THE GOVERNMENT has confirmed that patented inventions will be subject to a reduced rate of corporation tax on profits.
The “Patent Box” allows companies to pay a 10% rate on profits made from patented products, compared with the full corporation tax rate, and will benefit pharmaceutical companies among others. At the same time, the rules for claiming research and development tax credits have been reformed. The draft Finance Bill has confirmed that there will be an increased tax relief rate and a removal of the £10,000 minimum spend. The government has also relaxed the rules regarding temporary workers.
Adrian Gregory, PwC tax director, said the changes to the patent rules brings the UK into line with other European Union countries.
“The benefits of the regime will apply not only to companies selling a product that includes a patented invention, it will also come into play when patented intellectual property is used in the manufacturing process, to provide a service or to generate licensing income,” Gregory added. “This applies across many industries and sectors and will benefit companies large and small across the UK.”

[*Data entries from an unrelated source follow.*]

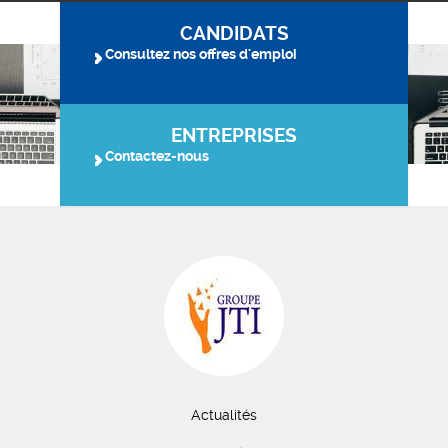
CANDIDATS
Consultez nos offres d'emploi
ENTREPRISES
Contactez-nous
Actualités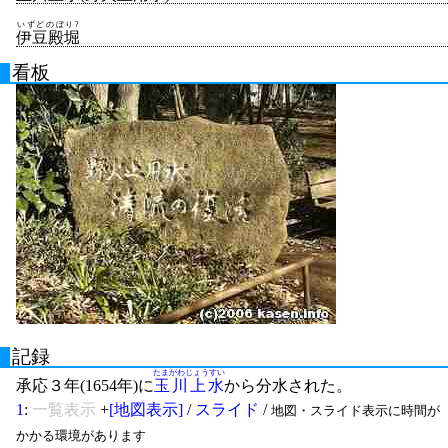
いずどのぼり?
伊豆殿堀
看板
記録
たまがわじょうすい
承応３年(1654年)に
玉川上水
から分水された。
1
:
一覧表示
+
[地図表示]
/
スライド
/
地図・スライド表示に時間が
かかる環境があります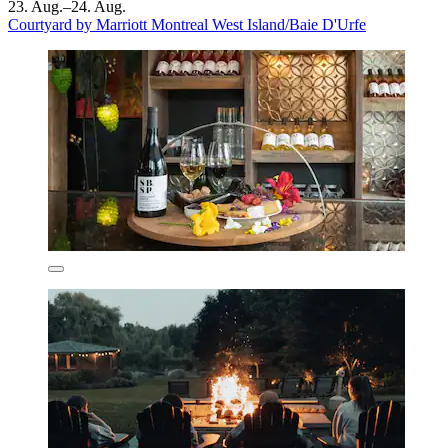
23. Aug.–24. Aug.
Courtyard by Marriott Montreal West Island/Baie D'Urfe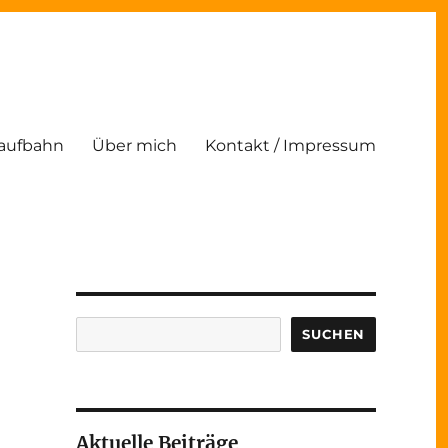
Laufbahn
Über mich
Kontakt / Impressum
Suchen
SUCHEN
Aktuelle Beiträge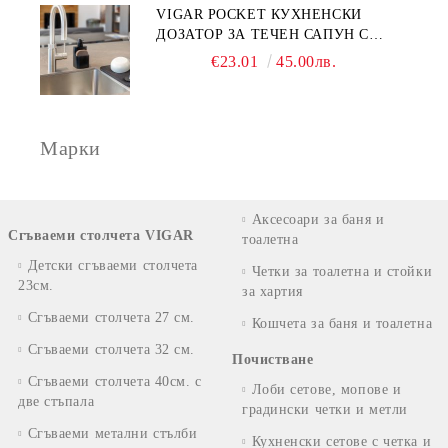
VIGAR POCKET КУХНЕНСКИ
ДОЗАТОР ЗА ТЕЧЕН САПУН С
МЯСТО ЗА ГЪБА, ЧЕРЕН
€23.01
45.00лв.
Марки
Аксесоари за баня и
Сгъваеми столчета VIGAR
тоалетна
Детски сгъваеми столчета
Четки за тоалетна и стойки
23см.
за хартия
Сгъваеми столчета 27 см.
Кошчета за баня и тоалетна
Сгъваеми столчета 32 см.
Почистване
Сгъваеми столчета 40см. с
Лоби сетове, мопове и
две стъпала
градински четки и метли
Сгъваеми метални стълби
Кухненски сетове с четка и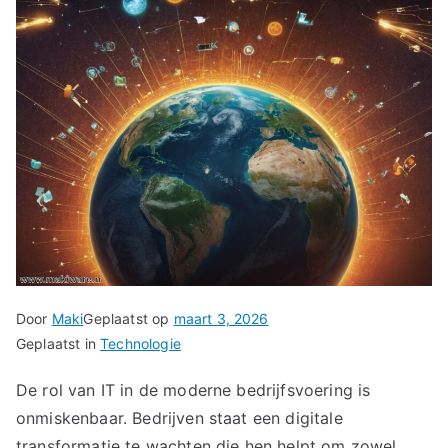
Door
Maki
Geplaatst op
maart 3, 2026
Geplaatst in
Technologie
De rol van IT in de moderne bedrijfsvoering is
onmiskenbaar. Bedrijven staat een digitale
transformatie te wachten die hen helpt om zowel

Kathie Haunton, a director in the R&D tax services team at Deloitte, said the move to “above the line” credit confirmed in the Autumn Statement will ancourage more R&D activity in the UK.

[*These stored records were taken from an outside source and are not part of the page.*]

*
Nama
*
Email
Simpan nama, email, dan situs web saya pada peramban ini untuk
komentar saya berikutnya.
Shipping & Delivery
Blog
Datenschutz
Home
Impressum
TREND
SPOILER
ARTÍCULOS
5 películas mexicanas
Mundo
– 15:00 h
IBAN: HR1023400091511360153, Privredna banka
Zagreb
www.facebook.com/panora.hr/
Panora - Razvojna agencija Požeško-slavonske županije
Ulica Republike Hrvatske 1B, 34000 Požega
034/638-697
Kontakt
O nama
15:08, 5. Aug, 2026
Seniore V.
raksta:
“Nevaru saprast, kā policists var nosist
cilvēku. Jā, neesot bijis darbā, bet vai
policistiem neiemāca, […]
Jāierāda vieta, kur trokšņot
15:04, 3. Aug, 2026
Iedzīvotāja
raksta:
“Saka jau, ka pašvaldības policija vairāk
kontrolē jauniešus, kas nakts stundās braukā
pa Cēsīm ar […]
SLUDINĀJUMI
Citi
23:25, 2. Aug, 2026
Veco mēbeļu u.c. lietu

Also, she added: “The strict contractual conditions that prevented many companies claiming the costs of temporary staff have been relaxed. This removes the requirement for the temporary staffing arrangement to only involve three parties: the claimant company, a staff provider and the individual. This welcome change will be effective from 1 April 2012 and enable many companies, both large and small, to increase the value of their R&D claims.”